Shortly after my wife and I were first married, she needed an emergency appendectomy and we didn't have insurance, and with her being out of work for weeks, we were going to have to about flatten our savings account to pay for the operation. While she was in the hospital, a nurse visited her a lot and got to know her well enough so that my wife invited her and her husband to visit us. They showed up at the front door carrying briefcases and started hauling out Amway materials to show us how to earn some extra money. I invited those leeches to leave and they are lucky I didn't help them down the stairs with my foot. My wife and I discussed whether or not to report the nurse to her superiors, but in the end, we let her off.
 
  • #16
turbo-1 said:
My wife and I discussed whether or not to report the nurse to her superiors, but in the end, we let her off.

I can understand not being interested, and asking her to leave, but what possible grounds could you have to report her to her superiors? Your wife invited them to your house, at that point, their responsibility to the hospital is not in effect. I could see your point if they were trying to push it on her in the hospital, or similar, but not after they had been invited to your house.
 
  • #17
You had to be there. Her behavior was predatory and dishonest and she was taking advantage of her position to try rope in people that might be struggling financially. It is also quite likely that she accessed my wife's medical records and found out that she was uninsured - a potentially easy mark.
 
  • #18
The thing is that Amway does get a bad rap in that people think it's a pyramid. So there is this wall of false opposition that one has to get past. Accordingly, they teach people to be evasive until they get a chance to present the full deal. And to an extent I think this is reasonable. The real dishonesty comes later. Of course, many people are so blinded by greed at that point that they have lost all perspective.
 
  • #19
Isarmann said:
BTW: One of your earlier comments seems to suggest you're confusing Amway, legendary multi-level marketing firm, with Amtrak, the money-losing (roughly $2 billion a year) government-owned rail corporation in the US. They are different entities.

Humour - see Humor.
 

Related to Shape Your Future: Build a Quixtar Business for Life Goals

1. What is "Shape Your Future: Build a Quixtar Business for Life Goals"?

"Shape Your Future: Build a Quixtar Business for Life Goals" is a seminar or program offered by Quixtar, a multi-level marketing company, that focuses on helping individuals build a successful business and achieve their life goals through selling Quixtar's products.

2. How can attending "Shape Your Future" benefit me?

Attending "Shape Your Future" can benefit you in several ways.
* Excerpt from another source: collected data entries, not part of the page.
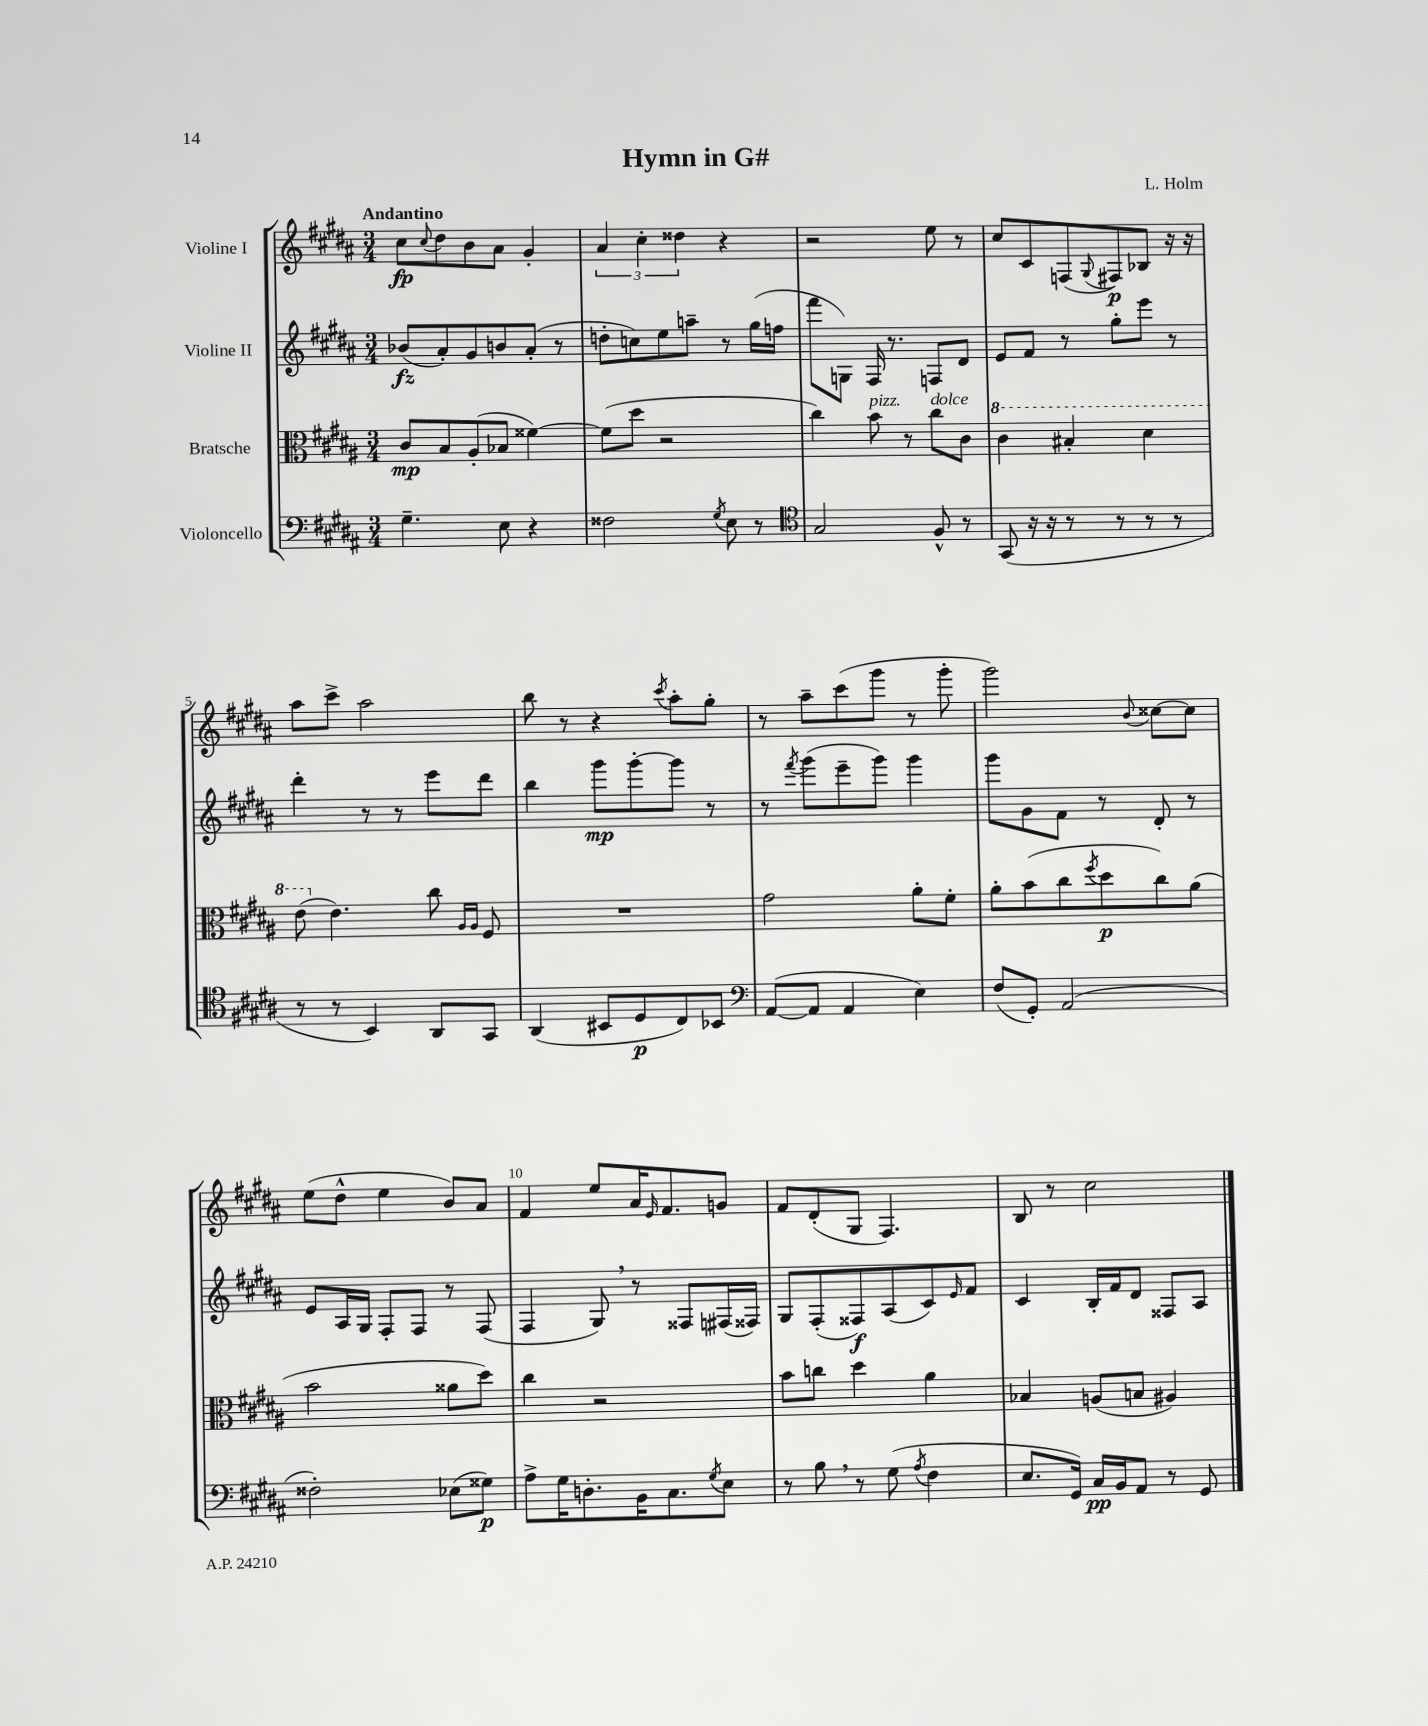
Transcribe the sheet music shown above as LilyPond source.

\header { title = "Hymn in G#" composer = "L. Holm" }
<<
\new StaffGroup <<
\new Staff = "s0" \with { instrumentName = "Violine I" } {
    \clef treble \key b \major \numericTimeSignature \time 3/4 \tempo "Andantino"
    cis''8\fp \appoggiatura { cis''8 } dis''8 b'8 ais'8 gis'4-. |
    \tuplet 3/2 { ais'4 cis''4-. disis''4 } r4 |
    r2 e''8 r8 |
    cis''8 cis'8 f8( \appoggiatura { gis8 } fis8\p) bes8 r16 r16 |
    ais''8 cis'''8-> ais''2 |
    b''8 r8 r4 \acciaccatura { cis'''8 } ais''8-. gis''8-. |
    r8 ais''8-- cis'''8( gis'''8 r8 gis'''8-. |
    gis'''2) \appoggiatura { b'8 } cisis''8~ cisis''8 |
    e''8( dis''8-^ e''4 b'8) ais'8 |
    fis'4 e''8 ais'16 \grace { e'16 } fis'8. g'8 |
    fis'8 dis'8-.( gis8 fis4.) |
    b8 r8 cis''2 \bar "|." |
}
\new Staff = "s1" \with { instrumentName = "Violine II" } {
    \clef treble \key b \major \numericTimeSignature \time 3/4
    bes'8\fz( ais'8-.) gis'8 b'8 ais'8-.( r8 |
    d''8-. c''8) e''8 a''8-- r8 gis''16( f''16 |
    fis'''8 g8) fis16 r8. f8 dis'8 |
    e'8 fis'8 r8 gis''8-. e'''8 r8 |
    dis'''4-. r8 r8 e'''8 dis'''8 |
    b''4 gis'''8\mp gis'''8~-. gis'''8 r8 |
    r8 \acciaccatura { fis'''8 } gis'''8( e'''8-- gis'''8) gis'''4 |
    gis'''8 gis'8 fis'8 r8 dis'8-. r8 |
    e'8 ais16 gis16 fis8-. fis8 r8 fis8( |
    fis4 gis8) \breathe r8 fisis8 fis16( fisis16) |
    gis8 fis8-.( fisis8\f) ais8( cis'8) \grace { e'16 } fis'8 |
    cis'4 b16-. fis'16 dis'8 fisis8 ais8 \bar "|." |
}
\new Staff = "s2" \with { instrumentName = "Bratsche" } {
    \clef alto \key b \major \numericTimeSignature \time 3/4
    cis'8\mp b8 ais8-.( bes8 fisis'4~) |
    fisis'8( dis''8 r2 |
    cis''4) b'8^\markup { \italic "pizz." } r8 cis''8^\markup { \italic "dolce" } cis'8 |
    \ottava #1 cis''4 bis'4-. dis''4 |
    e''8( \ottava #0 e'4.) cis''8 \grace { ais16 ais16 } fis8 |
    R2. |
    gis'2 ais'8-. fis'8-. |
    ais'8-. b'8( cis''8 \acciaccatura { fis''8 } dis''8\p cis''8) ais'8( |
    b'2 aisis'8 dis''8) |
    cis''4 r2 |
    b'8 c''8 dis''4 ais'4 |
    bes4 a8( b8 ais4) \bar "|." |
}
\new Staff = "s3" \with { instrumentName = "Violoncello" } {
    \clef bass \key b \major \numericTimeSignature \time 3/4
    gis4.-- e8 r4 |
    fisis2 \acciaccatura { gis8 } e8 r8 |
    \clef tenor gis2 fis8-^ r8 |
    gis,8( r16 r16 r8 r8 r8 r8 |
    r8 r8 b,4) ais,8 gis,8 |
    ais,4( bis,8 dis8\p cis8) bes,8 |
    \clef bass ais,8~( ais,8 ais,4 e4) |
    fis8( gis,8-.) ais,2( |
    fisis2-.) ees8( gisis8\p) |
    ais8-> gis16 d8.-. b,16 cis8. \acciaccatura { gis8 } e8 |
    r8 b8 \breathe r8 gis8( \acciaccatura { ais8 } fis4 |
    e8. gis,16) cis16\pp b,16 ais,8 r8 gis,8 \bar "|." |
}
>>
>>
\layout { \context { \Score \override BarNumber.break-visibility = ##(#f #t #t) barNumberVisibility = #(every-nth-bar-number-visible 5) } }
It can provide you with valuable business skills and knowledge, help you develop a strong network of like-minded individuals, and give you access to Quixtar's high-quality products to sell and earn income from.

3. Is "Shape Your Future" only for individuals interested in starting a business with Quixtar?

No, "Shape Your Future" is open to anyone who is interested in learning about business development and achieving their life goals. Even if you are not interested in becoming a Quixtar Independent Business Owner, you can still benefit from the program's teachings and resources.

4. How long is the "Shape Your Future" program?

The length of the program may vary, but it typically consists of a one or two-day seminar or workshop. However, Quixtar also offers ongoing support and resources for individuals who join their business and continue to grow and develop their business skills.

5. Can I attend "Shape Your Future" multiple times?

Yes, you can attend "Shape Your Future" multiple times if you feel that you would benefit from the program's teachings and resources again. As an Independent Business Owner with Quixtar, you can also attend ongoing training and development events to further enhance your skills and knowledge.